Through Rama Varma’s life in Belgaum, which involved teaching Rev. Joseph Taylor’s children and speaking Tamil in the church on Sundays, Ramachandran shuttles through time zones to touch upon Rama Varma’s life and times before the conversion.

“The conflict between Advaita and Dvaita philosophy intrigued me. My views on this have been voiced through Rama Varma. It becomes relevant to the novel because Rama Varma was born at a time when the Cochin Royal Family had ‘converted’ to Madhvaism and accepted the Dvaita philosophy. Shaktan Thampuran had expelled the leaders and followers of this faith from his state. After Shaktan Thampuran’s death his cousins Rama Varma and later Veera Kerala Varma, the father of my protagonist, adopted this faith. This explains the influx of the Embranthiris to Tripunithura. The novel provides space for the history of the Embranthiris (Tulu Brahmins), Konkanis and also that of the Christian missionaries.”

The scene in the novel shifts to Kannur, specifically Thalassery, in the second part. This is a crucial phase in Rama Varma’s life. “Not being able to bear the pain of sin, not being able to confess, Rama Varma flees to Thalassery. Here he meets Hermann Gundert, Samuel Hebich and Hermann Friedrich Moegling; it is here he is ordained and given the name Jacob. And it is here he confesses, gets married, and dies of small pox.”
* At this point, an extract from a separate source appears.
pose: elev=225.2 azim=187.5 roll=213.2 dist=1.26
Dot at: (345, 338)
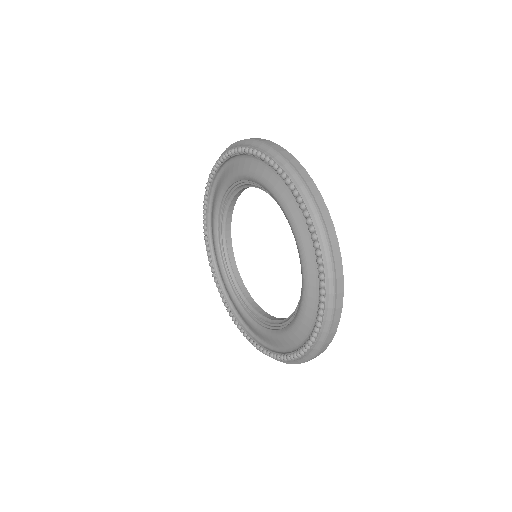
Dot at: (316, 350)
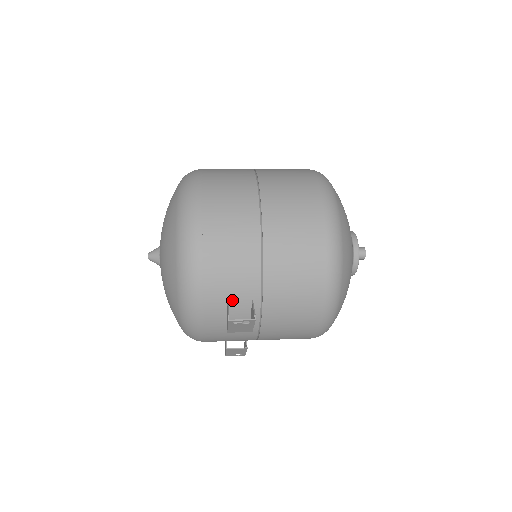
Since the details of his marriage are not known Ramachandran creates a character and names her Mary. “I have consciously named all the female characters that cross Jacob’s life as Mary, like those in Jesus Christ’s life.” And appropriately Ramachandran uses Charles Baudelaire’s poem To A Woman of Malabar , to describe the woman in Jacob’s life. “I thought there’s a connect. Baudelaire’s Malabar woman was a slave from Mahe, not very far from Thalassery.”

Ramachandran considers his work as a tale of numerous travellers whose journeys are left incomplete. It is not the tale of a glorious prince but that of a loser. “Jacob is a loser. This is the story of his incomplete spiritual journey. Every winner has frailties but history always gives only one side of the story. History, for me, records past events of human life but very often it is only well-written fiction. Information pieced together by historians are often just personal opinions.”

An attempt is made in the novel to correct historical details. “I have made mention of them in footnotes. There are many inaccurate historical details that I thought needed to be set right. Even the Cochin State Manual has wrong dates and details.”

It took Ramachandran 25 years of research for Papasnanam but only ‘25 days to write’ it. The author of two short story anthologies, he has also authored Nakshatravum Chuttikayum on the history of the Communist movement and numerous other articles. Ramachandran has completed work on two books — a political biography of CJ Thomas and Klavu Pidicha Kapattiyam , an expose on Swadeshabimani Ramakrishna Pillai. “I’m also working on the possibility of a historical fiction based on the very interesting characters of Jesus Christ and Marthanda Varma,” says Ramachandran.